In one memorable email sent ahead of the vote, failed 2014 GOP Council chairman candidate Kris Hammond lamented that Phillips even turned an argument about who should pay for croissants into an attack on him. In early January, the party booted Phillips in favor of Cunningham, a prominent gay fundraiser.
Now the D.C. GOP has new leadership in Cunningham and Mara, the party’s new executive director. It’s trying to pay off debt racked up in the Phillips year (Cunningham won’t say how much remains) and is looking for a new headquarters. Mara tells LL that the party is trying to rebuild connections with alienated Republicans through a mail campaign.
The D.C. GOP faces another challenge: actually convincing anyone to run for the humble offices that the party has a better—but still slim—chance of taking. In 2016, seats in Wards 2, 4, 7, and 8 will be on the block, as well as two at-large spots.
“Someone might pop up in Ward 2,” Mara says. “You could get somebody in Ward 4, and then I know we could have someone in Ward 7.”
If Republicans want to compete for a Council seat next year, they’d have to start early—really early. New Ward 1 Councilmember Brianne Nadeau only knocked off Jim Graham after a nearly two-year-long campaign, and Grosso started his 2012 election campaign against Michael Brown a year in advance. And neither of them had an “R” next to their name. Complicating things further, Mara says potential office-seekers generally look for a more prestigious post than a Council spot, even if there’s no way they’ll win it.
“There’s always people coming out of the woodwork to run for mayor,” Mara says.

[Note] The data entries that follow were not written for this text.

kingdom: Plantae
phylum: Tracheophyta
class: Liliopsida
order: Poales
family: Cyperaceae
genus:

Even taking one of the at-large seats looks nigh impossible for Republicans. Last year, Republican at-large candidate Marc Morgan received just 2.8 percent of votes cast in the race for two seats, one of which was vacated by ex-Republican David Catania. Hammond, who was essentially the entire challenger field to Chairman Phil Mendelson, received only 6.8 percent—only a little more than the percentage of people who didn’t vote in the race at all.
The long-term outlook for D.C. Republicans is just as abysmal, even as the party looks to win over young residents who are settling down with families. Roughly 75 percent of District voters are registered as Democrats, while only around 6 percent are registered Republicans.
Meanwhile, Republicans on Capitol Hill, led by Utah Rep. Jason Chaffetz, are more interested than they have been in decades in overturning local District laws.
“I can’t say that it doesn’t hurt here,” Mara says.